Fig. 4. 19F NMR analyses of RNA.

Fig. 4

19F 1D spectra of UA-12mer (a), GUCA-12mer (b, left), and GC-14mer (b, right) in the presence of varying concentrations of the E348Q variant of DDX3X in the ATP-bound form are shown. The experimentally obtained spectra are shown as navy lines, and deconvoluted lines of dsRNA (blue), ssRNA (turquoise), and bound (orange-red) signals are overlayed. The 19F NMR spectra of control ssRNA for GUCA-12mer and GC-14mer are shown below. Duplex stability (ΔGo) at 30 °C (for UA-12mer) or 35 °C (for GUCA-12mer and GC-14mer) was estimated by using nearest-neighbor parameters in 1 M NaCl49,50. All NMR measurements were performed at 30 °C (for UA-12mer) or 35 °C (GUCA-12mer and GC-14mer), 600 MHz.

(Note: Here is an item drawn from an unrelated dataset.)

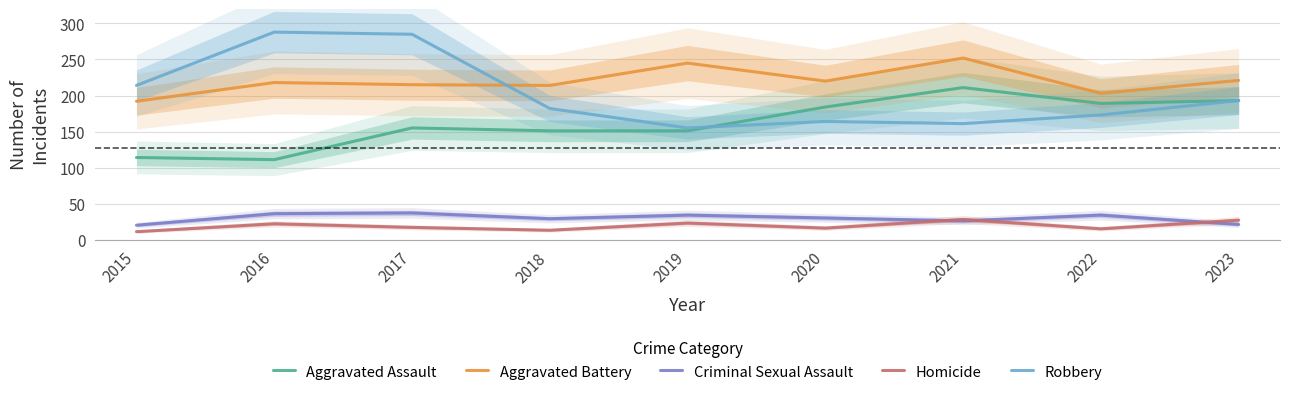

At which category is the sum across all series the highest?

2017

RNA concentration was 100 μM (as a single strand). c Plots of the fractional populations of free dsRNA (blue), free ssRNA (turquoise), and bound ssRNA (orange-red) states as a function of DDX3X E348Q concentration. Lines represent the best-fit curves, and a 95% confidence interval of each fitted curve is contained within the thick line. The center of the error band represents the best-fit curve. The definition and best-fit value of the equilibrium constants are also displayed. d Cartoon representations of the interaction between each RNA ligand and DDX3X are shown. Source data are provided as a Source Data file.